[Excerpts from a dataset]

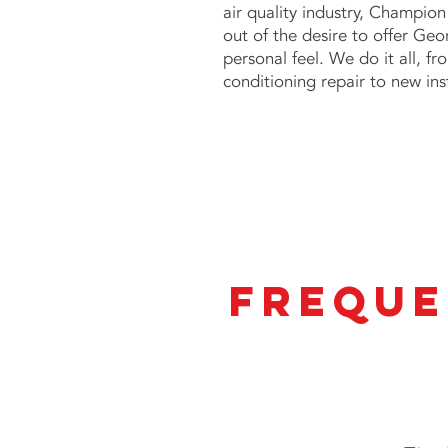
air quality industry,
Champion 
out of the desire to offer Geor
personal feel. We do it all, f
conditioning repair to new ins
Freque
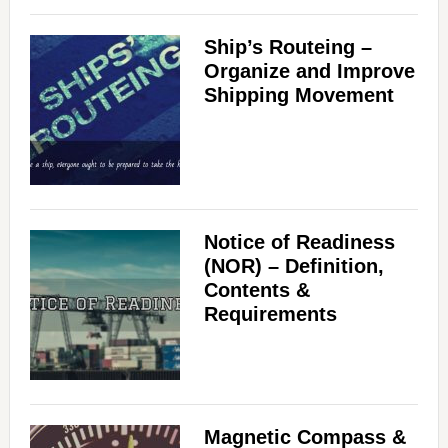
Ship’s Routeing –
Organize and Improve
Shipping Movement
Notice of Readiness
(NOR) – Definition,
Contents &
Requirements
Magnetic Compass &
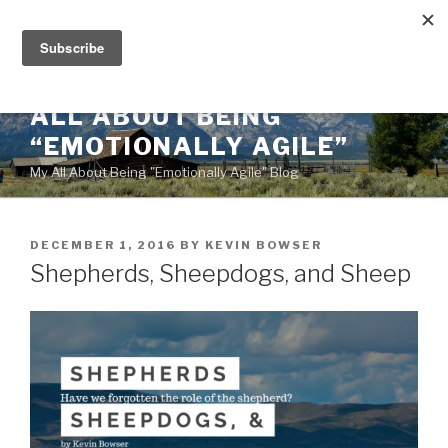
Skip
to
content
ALL ABOUT BEING
“EMOTIONALLY AGILE”
My All About Being "Emotionally Agile" Blog
POSTED
DECEMBER 1, 2016
BY
KEVIN BOWSER
ON
Shepherds, Sheepdogs, and Sheep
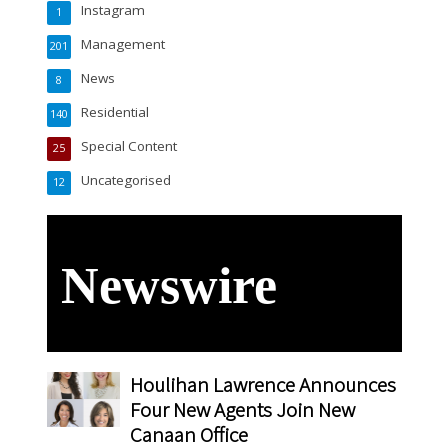
Instagram
1
Management
201
News
8
Residential
140
Special Content
25
Uncategorised
12
Newswire
Houlihan Lawrence Announces
Four New Agents Join New
Canaan Office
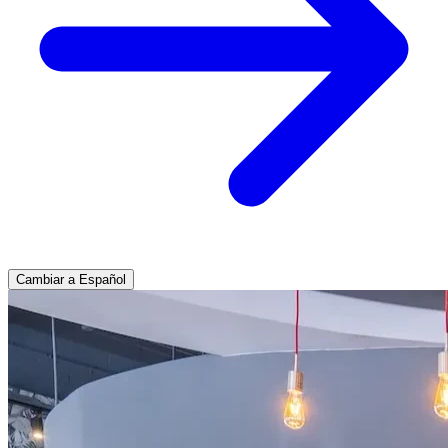
Cambiar a Español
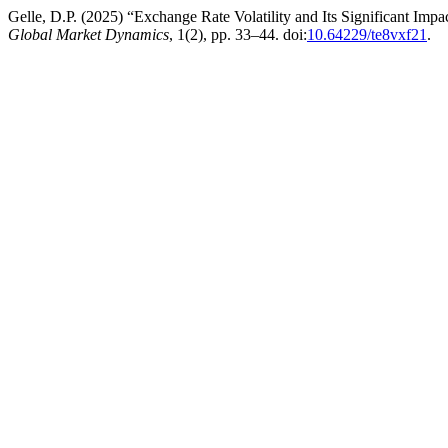
Gelle, D.P. (2025) “Exchange Rate Volatility and Its Significant Im
Global Market Dynamics
, 1(2), pp. 33–44. doi:
10.64229/te8vxf21
.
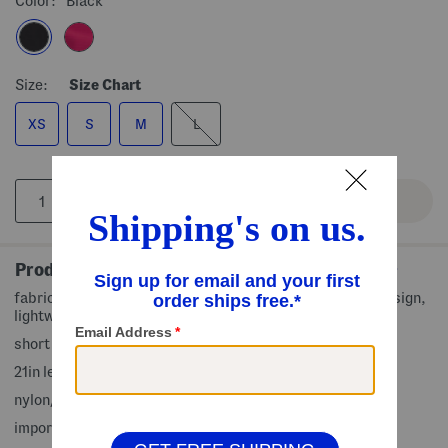
Color:
Black
Size:
Size Chart
XS
S
M
L
Product Details
fabric provides stretch, lightly textured fabric, stripe design,
lightweight
short sleeve, round neck
21in length from shoulder to hem
nylon/spandex
imported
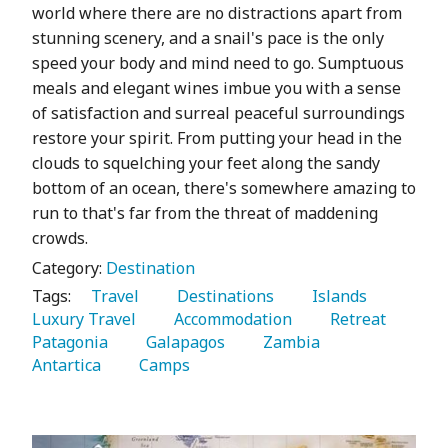
world where there are no distractions apart from
stunning scenery, and a snail's pace is the only
speed your body and mind need to go. Sumptuous
meals and elegant wines imbue you with a sense
of satisfaction and surreal peaceful surroundings
restore your spirit. From putting your head in the
clouds to squelching your feet along the sandy
bottom of an ocean, there's somewhere amazing to
run to that's far from the threat of maddening
crowds.
Category:
Destination
Tags:
   Travel 
   Destinations 
   Islands 
Luxury Travel 
   Accommodation 
   Retreat 
Patagonia 
   Galapagos 
   Zambia 
Antartica 
   Camps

> TRY IT
Scan the data above for the string "your". Copy every line in which it appears.

> RESULT OF THIS EXERCISE
speed your body and mind need to go. Sumptuous
restore your spirit. From putting your head in the
clouds to squelching your feet along the sandy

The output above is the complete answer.